Duggy Tee : Du breakdance à "Nguem"

Amadou Barry a vu le jour un 26 mai quelque part dans l’univers (selon ses dires…) Papa étant naviguant pour Air Afrique, ce gémeaux sensible et généreux grandit entre la France et la Côte d’Ivoire avant que la famille ne rentre définitivement au pays. Là, le petit Amadou fréquente plusieurs écoles, Maristes, St Pierre, Delafosse, Blaise Diagne, Yalla Suur en. Il ne passera pas le BAC cause de l’année blanche et entame ce qu’il qualifie de « Masters en Hip Hop ». Nous sommes en 83, Amadou Barry s’institue officiellement danseur de breakdance. Pour le plaisir de la danse celui qu’on appelle alors « turbo » lance des défis aux plus grands breakdancers de la capitale et les « battles » se succèdent.

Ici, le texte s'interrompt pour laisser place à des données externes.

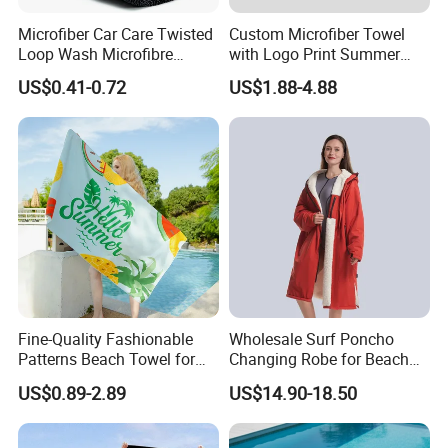
Customization
Sizes/Colors&Printings/Logos and embroideries /packages /labels
Microfiber Car Care Twisted
Custom Microfiber Towel
Samples
Customized Free Samples Available
Loop Wash Microfibre
with Logo Print Summer
Friend Drying Free Auto
Large RPET Cotton Terry
US$0.41-0.72
US$1.88-4.88
Detailing Cleaning Towel
Promotion Hotel Gym
Yuanshi County Zhengheng Textile Co.,Ltd
Micro Fiber Twist Pile
Sports Bath Beach Towel
Cloths
Detailed Photos
Factory Direct From Weaving To The End Finished Towel
Items,We Can Provide You More Possiblities Based On
Market Trends And Budget Costs.
Fine-Quality Fashionable
Wholesale Surf Poncho
Patterns Beach Towel for
Changing Robe for Beach
Beach Activities
Swimming Beach Items
US$0.89-2.89
US$14.90-18.50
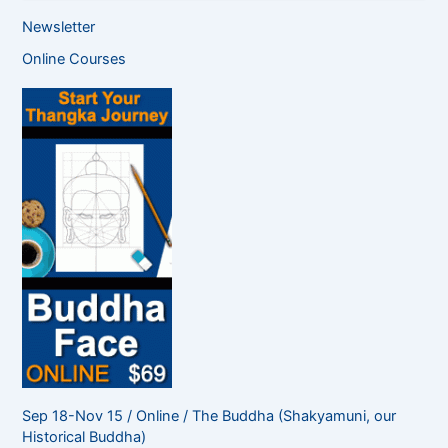
a
Newsletter
r
c
Online Courses
h
f
o
r
:
Sep 18-Nov 15 / Online / The Buddha (Shakyamuni, our
Historical Buddha)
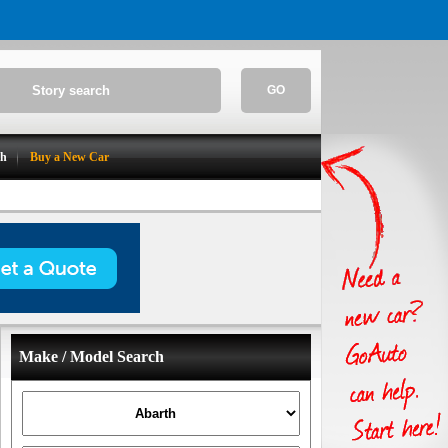
GO
ch
Buy a New Car
Make / Model Search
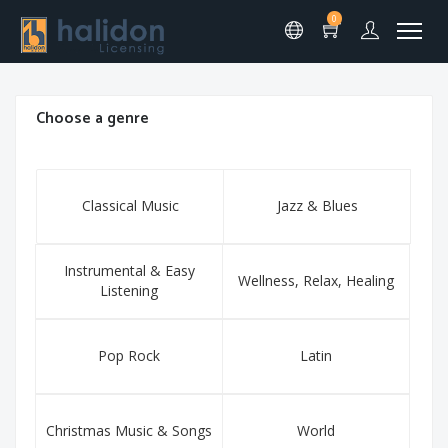
0
Choose a genre
Classical Music
Jazz & Blues
Instrumental & Easy
Wellness, Relax, Healing
Listening
Pop Rock
Latin
Christmas Music & Songs
World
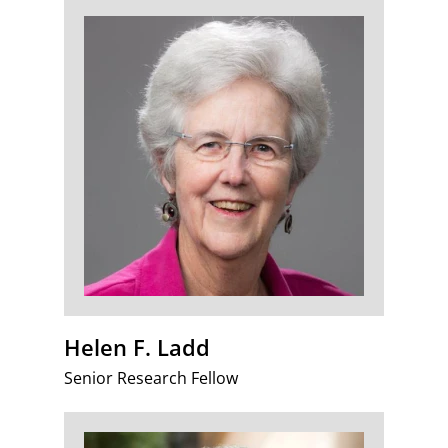
Helen F. Ladd
Senior Research Fellow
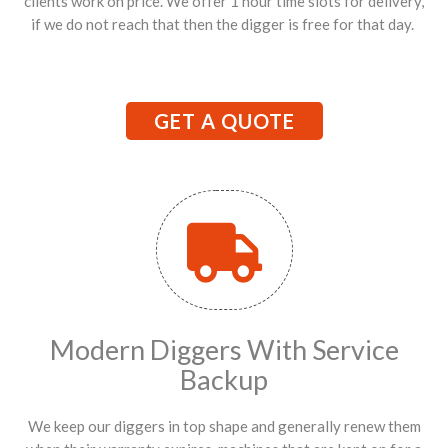
clients work on price. We offer 1 hour time slots for delivery,
if we do not reach that then the digger is free for that day.
GET A QUOTE
Modern Diggers With Service
Backup
We keep our diggers in top shape and generally renew them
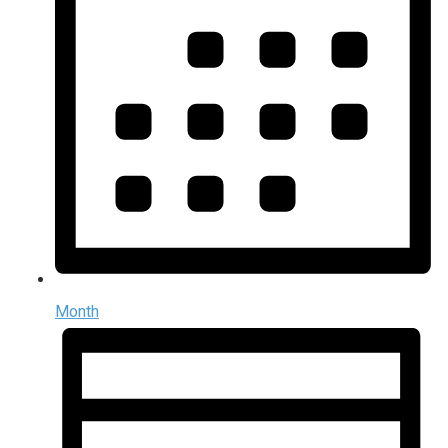
Month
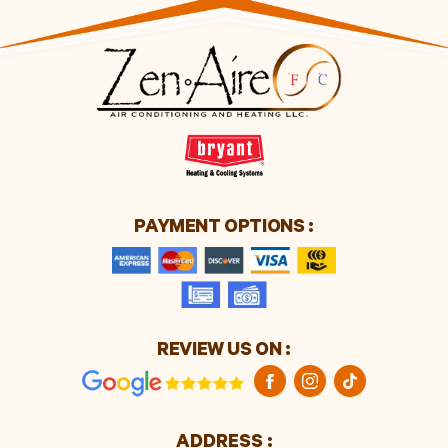
PAYMENT OPTIONS :
REVIEW US ON :
ADDRESS :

Partagez cette page Publié le 1er août 2005 | 0 commentaire

C’est en 89 qu’il commence à rapper pour le plaisir avec son cousin Aménophis qui l’initie d’ailleurs à la civilisation égyptienne et à la nubian spirit. A eux deux ils montent un groupe, « King MC’s » et font plusieurs podiums dans les écoles tout en se produisant au Sahel. Parallèlement, à l’autre bout de Dakar « Syndicate » le groupe d’un jeune rappeur connu sous le noms Didier Awadi défonce également pour se faire une place sur la scène sénégalaise. Entre « King MC’s » et « Syndicate », c’est la guéguerre par mic interposé. Un soir de 90, Dans le bus Sotrac qui le ramène chez lui, Amadou Barry-turbo croise Didier Awadi qui l’invite à son anniversaire ! Quelques freestyle plus tard, la hache de guerre est enterrée et toutes ces individualités décident d’unir leur voix et leur feeling. De 90 à 2002, De « Boul Falé » à « Golden Diamonds – Run Cool » la paire « Awadi – Duggy Tee » connaîtra le succès national et international que l’on sait. Des centaines de concerts à travers toute la planète… PBS « Positive Black Soul », influencé par des groupes comme « Public Enemy » ou des grandes figures comme Malcom X se bat pour une meilleure image du continent noir. Marre de l’association éternellement lugubre : « marché noir », « œil au beurre noir », « chat noir », « mouton noir », « travail au noir »… Mais au bout de sept albums, c’est le clash ! Manque de communication, influence négative dans et hors du groupe semeuse de zizanie… Et à l’image de NTM, de Raggasonic et de bien d’autres, la plus belle association Hip Hop du continent africain se sépare. Duggy se détourne alors quelque peu du rap, lassitude ? Dégoût ? Il s’occupe d’autres affaires et peu à peu la fougue revient, de toute façon il n’a jamais cessé de penser qu’un jour ou l’autre un album solo serait une évidence. Ainsi en mai 2005 après quelques featuring avec des rappeurs de la place, Duggy tee sort « Nguem », attendu par tous et…encensé par tous… ! Aujourd’hui l’ancien comparse de Awadi se la joue « cool and relax » dans sa villa de Liberté 6, entouré de sa mère et de ses proches, il souligne son plaisir d’écrire et de s’occuper des siens du mieux qu’il peut, dans le respect de la mémoire de son père trop tôt disparu et un album est en préparation.

3 questions à Duggy Tee

le221 : Pourquoi avoir autant attendu pour sortir cet album ?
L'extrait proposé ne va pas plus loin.